Research shows that almost two thirds of respondents think control over the West Bank helps the state's security

A Palestinian boy looks behind a wall separating Jewish part and Palestinian part of the West Bank
A Palestinian boy looks behind a wall separating Jewish part and Palestinian part of the West Bank

Only three in ten Jewish Israelis think Israel’s control of the West Bank amounts to “an occupation,” a new poll has shown.

The figures, published on Sunday in research from the Israel Democracy Institute and Tel Aviv University, stand in stark contrast to the thoughts of Arab Israelis, 90 percent of whom consider it an occupation.

The survey of 600 respondents, conducted at the end of May, also showed that more than half of the Jewish Israelis polled felt that Israel should have immediately annexed the territories it conquered in the Six-Day War of 1967, and more than half thought that building Jewish settlements in the territories was “wise”.

Almost two thirds of Jewish Israelis felt that Israel’s control of the West Bank contributed to the state’s security, and almost half felt Israel should still annex the territory claimed by Palestinians as their state.

Among the many areas of disagreement between Jewish and Arab Israelis were settlements, and whether they were an obstacle to peace.
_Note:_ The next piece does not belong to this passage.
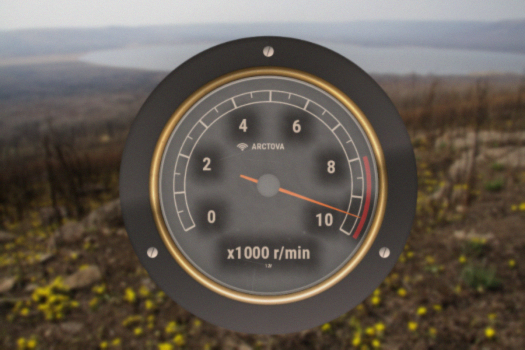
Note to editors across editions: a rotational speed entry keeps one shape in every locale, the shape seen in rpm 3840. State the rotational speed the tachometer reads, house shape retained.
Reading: rpm 9500
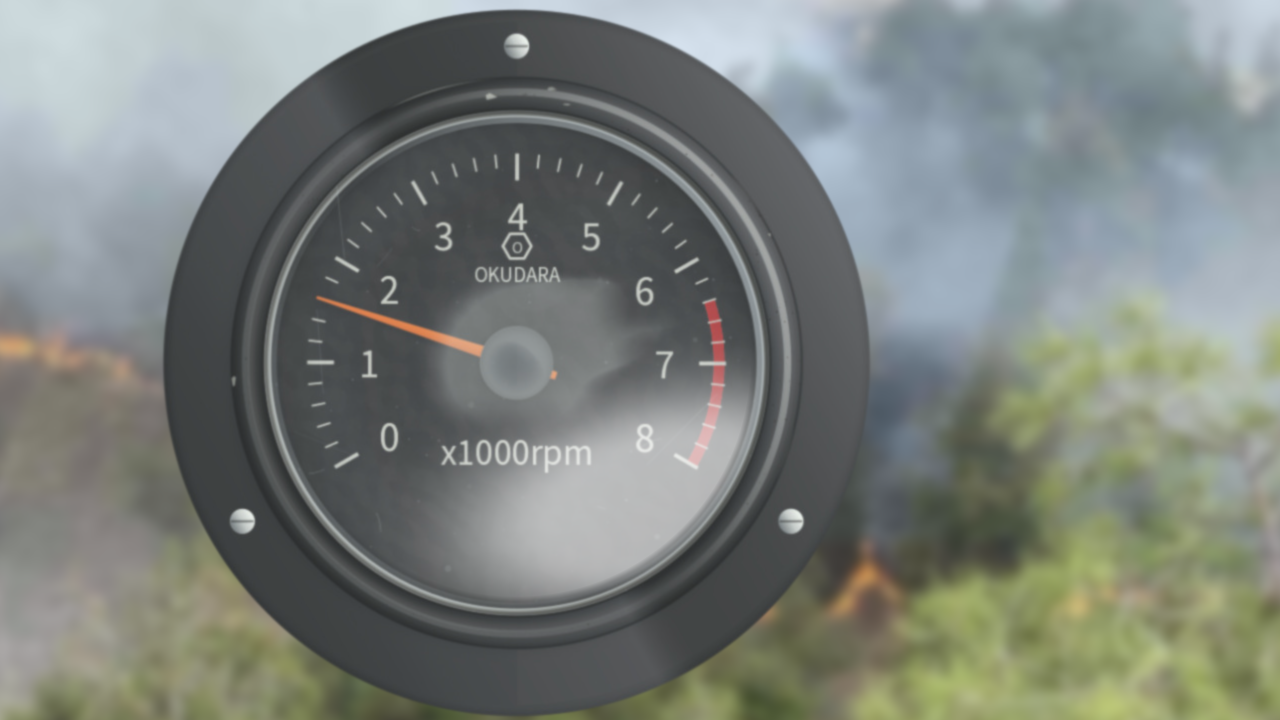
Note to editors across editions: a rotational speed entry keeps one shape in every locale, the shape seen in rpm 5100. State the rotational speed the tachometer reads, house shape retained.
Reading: rpm 1600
Six in ten Arab Israelis were sure they were an obstacle, compared to only 15 percent of Jewish Israelis who thought likewise.

While neither ethnicity was optimistic about peace prospects under US President Donald Trump, Jewish Israelis were most wary about his intentions, with less than five percent sure he would not pressure Israel. By contrast, almost four in ten Arab Israelis felt sure Trump would not pressure Israel.
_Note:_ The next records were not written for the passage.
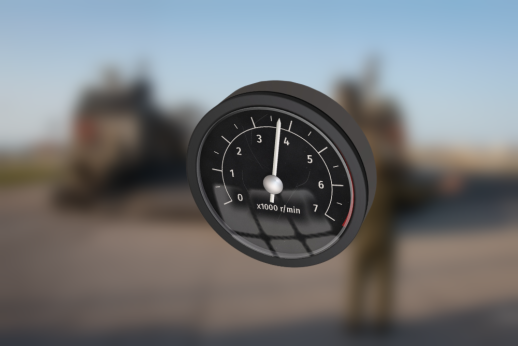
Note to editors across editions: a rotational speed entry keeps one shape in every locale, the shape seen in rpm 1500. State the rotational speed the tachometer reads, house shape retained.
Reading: rpm 3750
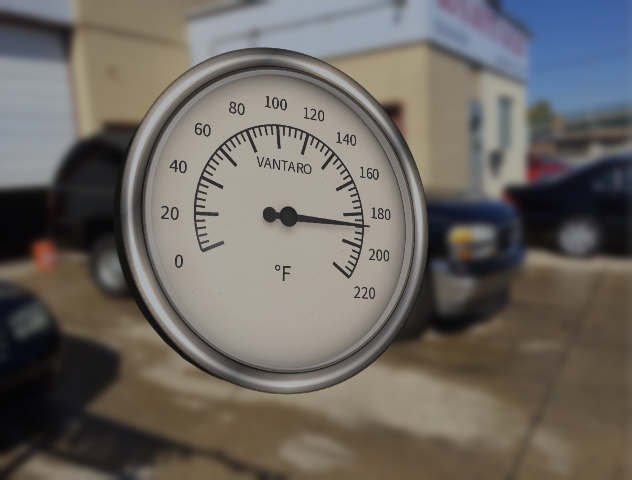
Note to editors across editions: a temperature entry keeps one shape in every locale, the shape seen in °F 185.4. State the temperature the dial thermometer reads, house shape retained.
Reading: °F 188
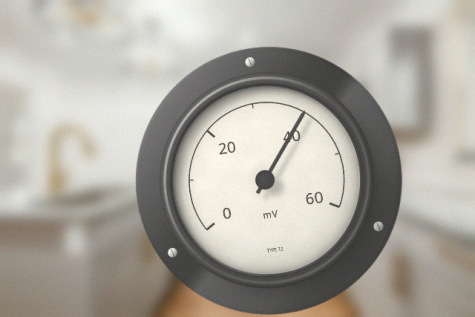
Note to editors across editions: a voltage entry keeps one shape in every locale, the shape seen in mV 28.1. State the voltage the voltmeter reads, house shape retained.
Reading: mV 40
The poll is a project of the Evens Program for Mediation and Conflict Resolution at Tel Aviv University and the Guttman Center for Public Opinion and Policy Research of the Israel Democracy Institute.

Among the more interesting findings was that a majority of Jews – 55 percent – felt that the involvement of Arab states such as Saudi Arabia could help in reaching a permanent peace, which most Jews and Arabs said they still favoured.